The threat of Brexit - I sincerely hope the British people do not let it materialise tomorrow - calls upon us to move forward in deepening European integration. We need to step up and fight against Europe's neo-liberal austerity that created insecurity by destroying jobs and aggravating inequalities, and to fight against Fortress Europe that cruelly closes borders to those who beg for protection. Isolationism, intolerance and exclusion will only feed radicalisation and escalation of terror in our societies and globally.
This referendum is far from being just about the UK in the EU and it is far from being just about the UK: it deeply affects Europe as a whole and will have repercussions worldwide. That is why I was in Norfalk this weekend, with my Labour MEP colleague Richard Howitt, to support the IN campaign: I believe that we need a more united, solidary and democratic Europe and for that we must have the UK’s contribution: a pro-European UK can be crucial to make the changes the EU so badly needs.
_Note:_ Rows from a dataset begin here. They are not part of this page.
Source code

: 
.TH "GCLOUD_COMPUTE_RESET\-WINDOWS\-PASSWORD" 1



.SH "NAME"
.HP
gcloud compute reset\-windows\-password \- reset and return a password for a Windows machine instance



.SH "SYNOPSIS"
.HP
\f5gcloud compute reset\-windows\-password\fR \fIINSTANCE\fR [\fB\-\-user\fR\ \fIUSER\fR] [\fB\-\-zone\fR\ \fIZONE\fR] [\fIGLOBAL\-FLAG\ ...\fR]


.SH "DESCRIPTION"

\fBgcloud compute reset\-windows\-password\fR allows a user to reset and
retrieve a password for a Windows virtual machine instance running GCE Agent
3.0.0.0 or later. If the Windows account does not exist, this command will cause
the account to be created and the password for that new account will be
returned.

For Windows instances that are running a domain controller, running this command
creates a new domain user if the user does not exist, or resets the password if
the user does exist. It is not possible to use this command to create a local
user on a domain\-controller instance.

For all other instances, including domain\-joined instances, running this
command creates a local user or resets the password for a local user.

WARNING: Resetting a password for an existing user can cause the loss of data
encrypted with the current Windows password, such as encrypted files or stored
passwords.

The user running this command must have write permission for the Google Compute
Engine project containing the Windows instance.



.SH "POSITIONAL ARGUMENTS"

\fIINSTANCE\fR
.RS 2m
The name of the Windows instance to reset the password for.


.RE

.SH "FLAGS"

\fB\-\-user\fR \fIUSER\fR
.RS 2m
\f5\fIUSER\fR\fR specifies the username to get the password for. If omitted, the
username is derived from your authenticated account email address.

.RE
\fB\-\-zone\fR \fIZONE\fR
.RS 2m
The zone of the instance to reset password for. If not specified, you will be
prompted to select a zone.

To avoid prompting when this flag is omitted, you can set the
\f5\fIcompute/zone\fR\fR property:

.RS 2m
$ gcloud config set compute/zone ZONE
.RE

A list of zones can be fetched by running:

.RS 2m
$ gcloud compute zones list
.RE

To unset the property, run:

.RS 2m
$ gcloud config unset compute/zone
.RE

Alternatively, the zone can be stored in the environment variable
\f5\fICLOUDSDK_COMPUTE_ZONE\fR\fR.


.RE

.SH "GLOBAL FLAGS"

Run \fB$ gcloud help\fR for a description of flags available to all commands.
There are many British young people who do not conceive a future without the European Union. They went on Erasmus and volunteering programs abroad, they were not forced to go to war, they study and work with colleagues from different nationalities, they travel and feel first-hand the benefits of being part of a Union that brought peace to a Europe tormented by centuries of wars. The result of the referendum will depend, to a great extent, on these young people not staying at home today and showing in the polls a UK that does not give up on the EU, but instead pushes towards the reforms needed and helps making it stronger and more effective in the global regulation.
I am, on my own, very critical of the EU. Constructively critical: I strongly feel that the EU needs reforms in both its structure and policies, and push daily for more democracy, more transparency, more accountability, more coherence and more effectiveness.
It is important to recognise that, in several aspects, we are quite far from living up to our European project and values. We also need to acknowledge that the dissatisfaction and mistrust felt by many citizens will not come to an end tomorrow, whatever the result. We need to get rid of the neo-liberal deregulation policies which created unemployment, social exclusion, inequalities and injustices, and explain the political resentment and the feeling of insecurity felt today by large sectors of our societies. People who may be instrumentalised by xenophobic and intolerant populism and radicalism, which are pushing many into violent extremism and even terrorism.
Disunity and distrust have been prevailing too often, because we failed in promoting solidarity and tolerance. Hatred and the extreme right propaganda have already made victims, as the brutal murder of MP Jo Cox tragically illustrates.
This referendum may be, above all, about the kind of society British people want to live in. Whatever the outcome, we need to use it as the decisive impulse for all of us, Europeans, to move ahead towards a more just society and a rules-based world we want to live in, in peace. For that we need to enforce the words Jo Cox was never afraid of using: “We have far more in common than which divides us”.